WORK ORDER - In the listing below, find every line containing "хэрэгжүүлэхэд" and copy it out.

Top of SUPPLIED MATERIAL

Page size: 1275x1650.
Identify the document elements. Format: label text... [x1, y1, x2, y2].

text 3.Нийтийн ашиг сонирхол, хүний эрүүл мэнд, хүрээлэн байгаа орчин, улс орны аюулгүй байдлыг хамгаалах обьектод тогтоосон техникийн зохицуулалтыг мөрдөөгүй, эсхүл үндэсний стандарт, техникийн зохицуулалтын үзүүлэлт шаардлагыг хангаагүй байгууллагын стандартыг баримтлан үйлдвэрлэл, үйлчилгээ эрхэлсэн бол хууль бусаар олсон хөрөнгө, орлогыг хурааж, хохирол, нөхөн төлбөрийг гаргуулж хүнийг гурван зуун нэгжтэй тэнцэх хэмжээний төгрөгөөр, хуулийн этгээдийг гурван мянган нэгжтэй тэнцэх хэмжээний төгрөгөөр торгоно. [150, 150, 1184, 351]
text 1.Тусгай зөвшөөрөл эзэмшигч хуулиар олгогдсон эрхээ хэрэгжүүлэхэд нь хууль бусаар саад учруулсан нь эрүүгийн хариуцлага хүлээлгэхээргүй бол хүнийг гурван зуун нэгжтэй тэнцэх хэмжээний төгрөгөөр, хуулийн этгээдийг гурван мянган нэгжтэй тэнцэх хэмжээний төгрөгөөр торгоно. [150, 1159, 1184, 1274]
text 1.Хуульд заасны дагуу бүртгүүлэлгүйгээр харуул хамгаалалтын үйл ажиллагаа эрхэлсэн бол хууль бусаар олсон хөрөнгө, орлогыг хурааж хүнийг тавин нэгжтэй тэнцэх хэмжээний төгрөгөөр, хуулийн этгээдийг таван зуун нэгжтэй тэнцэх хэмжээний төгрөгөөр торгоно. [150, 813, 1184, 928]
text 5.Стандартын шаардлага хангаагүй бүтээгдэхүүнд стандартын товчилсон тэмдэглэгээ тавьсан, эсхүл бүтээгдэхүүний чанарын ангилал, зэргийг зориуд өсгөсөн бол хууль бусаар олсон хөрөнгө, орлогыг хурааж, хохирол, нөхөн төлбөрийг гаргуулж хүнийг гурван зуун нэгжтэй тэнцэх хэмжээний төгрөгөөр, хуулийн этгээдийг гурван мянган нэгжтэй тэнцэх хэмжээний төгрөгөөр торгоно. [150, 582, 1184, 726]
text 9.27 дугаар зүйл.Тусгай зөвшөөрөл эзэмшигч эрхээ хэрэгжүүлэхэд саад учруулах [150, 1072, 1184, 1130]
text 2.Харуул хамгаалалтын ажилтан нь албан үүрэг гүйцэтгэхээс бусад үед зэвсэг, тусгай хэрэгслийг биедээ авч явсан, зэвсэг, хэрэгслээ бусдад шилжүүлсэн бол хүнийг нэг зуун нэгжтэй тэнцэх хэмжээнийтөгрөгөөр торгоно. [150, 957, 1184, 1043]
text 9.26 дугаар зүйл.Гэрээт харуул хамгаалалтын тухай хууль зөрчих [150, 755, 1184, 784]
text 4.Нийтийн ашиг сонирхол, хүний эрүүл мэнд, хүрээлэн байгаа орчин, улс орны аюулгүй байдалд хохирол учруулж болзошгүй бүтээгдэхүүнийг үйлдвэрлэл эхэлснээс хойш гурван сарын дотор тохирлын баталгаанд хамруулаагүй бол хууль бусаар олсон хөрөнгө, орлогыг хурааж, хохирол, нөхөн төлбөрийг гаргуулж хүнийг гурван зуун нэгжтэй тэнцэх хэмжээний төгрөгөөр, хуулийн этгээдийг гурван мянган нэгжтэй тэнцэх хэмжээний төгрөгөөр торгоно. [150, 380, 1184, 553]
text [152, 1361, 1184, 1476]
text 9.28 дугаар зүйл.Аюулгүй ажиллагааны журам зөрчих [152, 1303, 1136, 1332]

Bottom of SUPPLIED MATERIAL

WRITTEN RESPONSE -
text 1.Тусгай зөвшөөрөл эзэмшигч хуулиар олгогдсон эрхээ хэрэгжүүлэхэд нь хууль бусаар саад учруулсан нь эрүүгийн хариуцлага хүлээлгэхээргүй бол хүнийг гурван зуун нэгжтэй тэнцэх хэмжээний төгрөгөөр, хуулийн этгээдийг гурван мянган нэгжтэй тэнцэх хэмжээний төгрөгөөр торгоно. [150, 1159, 1184, 1274]
text 9.27 дугаар зүйл.Тусгай зөвшөөрөл эзэмшигч эрхээ хэрэгжүүлэхэд саад учруулах [150, 1072, 1184, 1130]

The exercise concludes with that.